Il grosso errore di Rousseff è stato proprio in questo: le ingentissime somme investite per alimentare uno statalismo soffocante hanno in pratica immesso il Paese in una crisi profonda che è aumentata con l’avvicinarsi dell’inizio di quelle Olimpiadi che dovevano costituire il rilancio del Brasile e la sua immagine di potenza mondiale. Ricordiamo tutti che in molti Stati per poter saldare i costi dei Giochi olimpici non sono state pagate le pensioni, data la penuria di risorse. Poi è arrivato il “Lava-Jato” a far deflagrare tutto: iniziato nel 2014 con la scoperta dell’uso di fatturazioni false in alcuni servizi di lavaggio auto, la bolla si è estesa anche per il grosso lavoro di una magistratura indipendente che, approfittando della legge sugli sconti di pena ai collaboratori (copiata da Mani Pulite), ha permesso lo scoppio di uno scandalo di corruzione per cifre altissime e che ha coinvolto, purtroppo, non solo la passata conduzione, ma anche l’attuale che era subentrata all’impeachment che aveva costretto Rousseff alle dimissioni.

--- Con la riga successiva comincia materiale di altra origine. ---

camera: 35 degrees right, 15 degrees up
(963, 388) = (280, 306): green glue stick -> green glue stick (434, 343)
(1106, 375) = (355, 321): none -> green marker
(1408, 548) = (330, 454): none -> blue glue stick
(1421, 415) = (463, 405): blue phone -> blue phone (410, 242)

Tangenti altissime pagate da intermediari agli ultimi tre Presidenti dall’impresa petrolifera Petrobras e il frigorifico Jbs. Lula, Temer e Rousseff, uniti da questo scandalo che probabilmente lascerà ancora una volta il Brasile senza una guida e con la necessità di elezioni. La gente ormai, abituata a certi livelli di vita, non è disposta a ritornare ad affrontare una crisi e ha capito che bisogna lottare contro la corruzione, indicendo manifestazioni in tutto il Paese, questa volta con l’obiettivo delle dimissioni di Michel Temer. Ma tutta la questione avrebbe un ben altro peso se le casse dello Stato fossero a posto: invece il Brasile paga adesso la scelta sbagliata di Lula che, lasciando la Presidenza, decise di passarla alla sua “delfina” Rousseff. Che ha accentuato in maniera possente il populismo, arrivando a uno Stato iper-assistenziale che, alla fine, non ha più fondi: dimostrando con questo l’esattezza di un aforismo caro a Montanelli che diceva di come “Il populismo ama tanto i poveri che li moltiplica”. E purtroppo il futuro del Brasile sarà quello di un Paese che, per tornare a progredire, dovrà prendere drastiche decisioni.